Senin, 08 November 2010

Multiverse, menurut Dr. Kaku

"Remarkable claims require remarkable proof." -- Carl Sagan

Jika semesta kita ini memang hanya satu saja dari semesta-semesta yang takberhingga jumlahnya, apa yang akan terjadi? Di semesta yang lain, bisa saja kita tidak pernah ada, atau hanya tetap menjadi impian orangtua kita tak lama setelah mereka menikah, atau kita menjadi orang yang tak mengenal kesedihan. Boleh jadi, di salah satu atau beberapa semesta tidak ada penderitaan.

Gagasan tentang semesta yang paralel bisa dicakup dalam istilah multiverse. “Multi” di situ menunjukkan kuantitas yang banyak, dipertentangkan dengan “uni” dalam universe yang berarti satu atau kesatuan. Ada juga istilah parallel universe atau semesta yang sejajar. Apapun istilahnya, konsep yang terkandung di dalamnya merujuk pada jumlah semesta yang bukan tunggal tetapi plural atau jamak.

Gagasan itu memang lebih mudah diterima oleh imajinasi sehingga penulis dan produser fiksi sains sudah banyak membuat cerita tentangnya. Dr. Michio Kaku, ilmuwan yang meneliti tentang semesta paralel, dalam artikel berjudul “A Voyage Through the Multiverse and Higher Dimensional Hyperspace”, mengakui bahwa gagasan tentang “multiverse” kini telah menjadi teori yang dominan dalam kosmologi.

Menurut Dr. Kaku, Einstein adalah orang pertama yang mengajukan gagasan bahwa alam semesta adalah sebuah buih sabun dan kita tinggal di permukaan buih yang terus mengembang ini. Pengamatan tentang buih yang terus mengembang ini kini merupakan salah satu pencapaian terbesar dalam fisika dan telah dibuktikan oleh pelbagai pengamatan luar angkasa.

Bayangkan jika buih yang mekar itu direkam dengan video. Kita putar video itu secara terbalik – dari ending ke opening-nya. Buih sabun itu akan menjadi sangat kecil. Jika hal ini memang pernah terjadi, yaitu buih yang menjadi kecil, maka hal ini bisa terjadi berkali-kali. Konsep ini tentu spektakuler: seluruh semesta sebenarnya “sedang” diciptakan ketika Anda sedang membaca tulisan ini.

Ada beberapa teori tentang multiverse atau jagat paralel, yang menurut hipotesis merupakan akibat dari adanya pelbagai dimensi ekstra, misalnya string theory atau bahkan chaotic inflation theory. Bagi Dr Kaku sendiri, teori-teori tersebut memang bersifat estetis (indah).

____________

PERINTAH TUGAS
Menurut teks tentang multiverse ini, mengapa penulis dan produser fiksi sains sudah banyak membuat cerita tentang gagasan semesta paralel? Jelaskan dalam satu sampai tiga kalimat. Kerjakan hanya dengan berpegang pada teks di atas.

BARIS DATA

____________

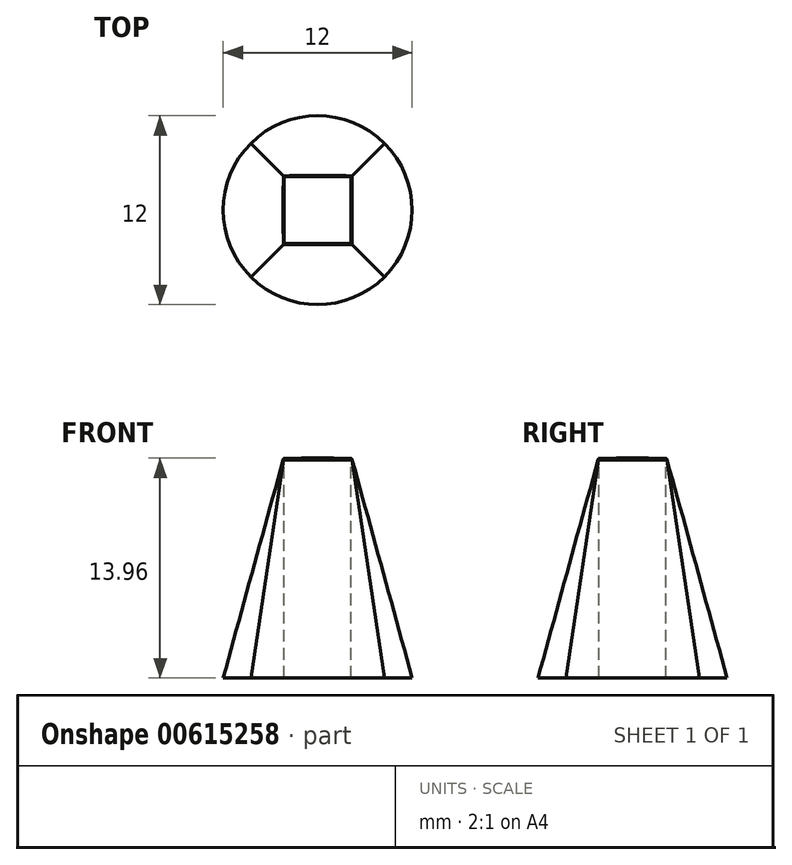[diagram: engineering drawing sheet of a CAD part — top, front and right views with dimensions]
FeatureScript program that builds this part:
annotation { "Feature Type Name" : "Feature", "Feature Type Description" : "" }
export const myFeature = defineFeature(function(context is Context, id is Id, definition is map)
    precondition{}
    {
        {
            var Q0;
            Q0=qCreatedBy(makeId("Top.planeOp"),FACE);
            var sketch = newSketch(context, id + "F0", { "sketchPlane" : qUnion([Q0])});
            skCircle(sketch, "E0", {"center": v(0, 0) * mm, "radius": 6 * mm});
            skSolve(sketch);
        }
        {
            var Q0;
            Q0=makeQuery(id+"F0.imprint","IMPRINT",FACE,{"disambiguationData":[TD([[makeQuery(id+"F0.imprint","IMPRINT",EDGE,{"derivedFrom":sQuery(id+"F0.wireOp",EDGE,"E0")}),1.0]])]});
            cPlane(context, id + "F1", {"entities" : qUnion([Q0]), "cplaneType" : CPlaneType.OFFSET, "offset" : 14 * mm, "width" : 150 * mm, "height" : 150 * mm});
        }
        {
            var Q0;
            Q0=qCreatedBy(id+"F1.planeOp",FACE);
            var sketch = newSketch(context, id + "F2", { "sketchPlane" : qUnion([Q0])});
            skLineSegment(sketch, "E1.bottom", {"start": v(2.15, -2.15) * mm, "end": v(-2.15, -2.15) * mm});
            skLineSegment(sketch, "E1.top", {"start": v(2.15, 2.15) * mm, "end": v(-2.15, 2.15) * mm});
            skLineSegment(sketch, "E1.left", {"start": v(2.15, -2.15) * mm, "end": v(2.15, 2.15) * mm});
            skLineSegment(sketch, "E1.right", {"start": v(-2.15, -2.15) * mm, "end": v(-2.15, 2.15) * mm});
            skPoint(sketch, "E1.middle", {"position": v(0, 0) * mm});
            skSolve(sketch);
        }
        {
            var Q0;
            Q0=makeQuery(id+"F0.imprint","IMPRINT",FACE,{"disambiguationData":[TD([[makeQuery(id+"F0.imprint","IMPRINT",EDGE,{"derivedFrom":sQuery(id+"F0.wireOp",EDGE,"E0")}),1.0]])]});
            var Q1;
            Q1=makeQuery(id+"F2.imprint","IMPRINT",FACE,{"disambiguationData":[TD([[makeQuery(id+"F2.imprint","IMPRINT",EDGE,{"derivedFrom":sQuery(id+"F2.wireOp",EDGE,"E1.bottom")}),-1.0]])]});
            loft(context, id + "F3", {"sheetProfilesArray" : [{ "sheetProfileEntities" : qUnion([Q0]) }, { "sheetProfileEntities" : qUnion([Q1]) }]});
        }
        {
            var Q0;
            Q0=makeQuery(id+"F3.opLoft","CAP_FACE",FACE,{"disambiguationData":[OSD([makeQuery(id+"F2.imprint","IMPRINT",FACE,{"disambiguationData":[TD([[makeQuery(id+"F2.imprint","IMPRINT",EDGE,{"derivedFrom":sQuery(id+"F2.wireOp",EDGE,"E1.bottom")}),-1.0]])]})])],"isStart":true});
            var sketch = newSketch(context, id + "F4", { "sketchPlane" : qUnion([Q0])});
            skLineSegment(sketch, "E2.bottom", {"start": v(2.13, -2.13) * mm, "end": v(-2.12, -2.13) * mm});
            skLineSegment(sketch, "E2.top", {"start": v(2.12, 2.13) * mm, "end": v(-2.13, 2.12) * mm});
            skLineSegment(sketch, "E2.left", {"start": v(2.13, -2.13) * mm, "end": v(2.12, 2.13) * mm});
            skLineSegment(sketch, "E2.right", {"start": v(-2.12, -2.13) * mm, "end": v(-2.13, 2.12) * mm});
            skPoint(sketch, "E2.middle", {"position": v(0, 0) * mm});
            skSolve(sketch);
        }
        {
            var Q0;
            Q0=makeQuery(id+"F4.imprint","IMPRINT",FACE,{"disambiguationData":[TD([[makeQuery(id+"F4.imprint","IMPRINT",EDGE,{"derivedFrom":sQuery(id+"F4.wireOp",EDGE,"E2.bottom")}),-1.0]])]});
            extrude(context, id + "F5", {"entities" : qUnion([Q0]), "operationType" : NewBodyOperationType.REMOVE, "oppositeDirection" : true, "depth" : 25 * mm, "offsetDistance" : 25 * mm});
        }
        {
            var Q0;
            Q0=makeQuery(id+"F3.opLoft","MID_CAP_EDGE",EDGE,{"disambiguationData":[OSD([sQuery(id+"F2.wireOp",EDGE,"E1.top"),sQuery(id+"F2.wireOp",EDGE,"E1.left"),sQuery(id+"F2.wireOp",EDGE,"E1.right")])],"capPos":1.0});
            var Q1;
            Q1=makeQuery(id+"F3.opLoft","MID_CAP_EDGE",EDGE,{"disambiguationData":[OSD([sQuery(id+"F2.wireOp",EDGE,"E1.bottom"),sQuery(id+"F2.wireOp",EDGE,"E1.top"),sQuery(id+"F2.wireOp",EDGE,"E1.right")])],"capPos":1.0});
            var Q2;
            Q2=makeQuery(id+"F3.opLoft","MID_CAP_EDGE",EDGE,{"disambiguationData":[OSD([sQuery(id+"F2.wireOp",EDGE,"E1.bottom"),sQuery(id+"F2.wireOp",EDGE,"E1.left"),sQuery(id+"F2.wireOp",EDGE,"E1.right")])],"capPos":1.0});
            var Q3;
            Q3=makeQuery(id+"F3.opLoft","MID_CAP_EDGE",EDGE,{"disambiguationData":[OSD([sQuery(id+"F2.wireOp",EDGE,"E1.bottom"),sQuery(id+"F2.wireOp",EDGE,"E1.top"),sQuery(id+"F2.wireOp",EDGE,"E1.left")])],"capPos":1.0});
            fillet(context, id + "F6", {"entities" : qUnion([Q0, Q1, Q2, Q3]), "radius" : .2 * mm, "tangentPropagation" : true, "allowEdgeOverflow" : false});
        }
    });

____________

JAWABAN TERTULIS
Gagasan tentang semesta paralel lebih mudah diterima oleh imajinasi. Karena itu, penulis dan produser fiksi sains sudah banyak membuat cerita tentangnya.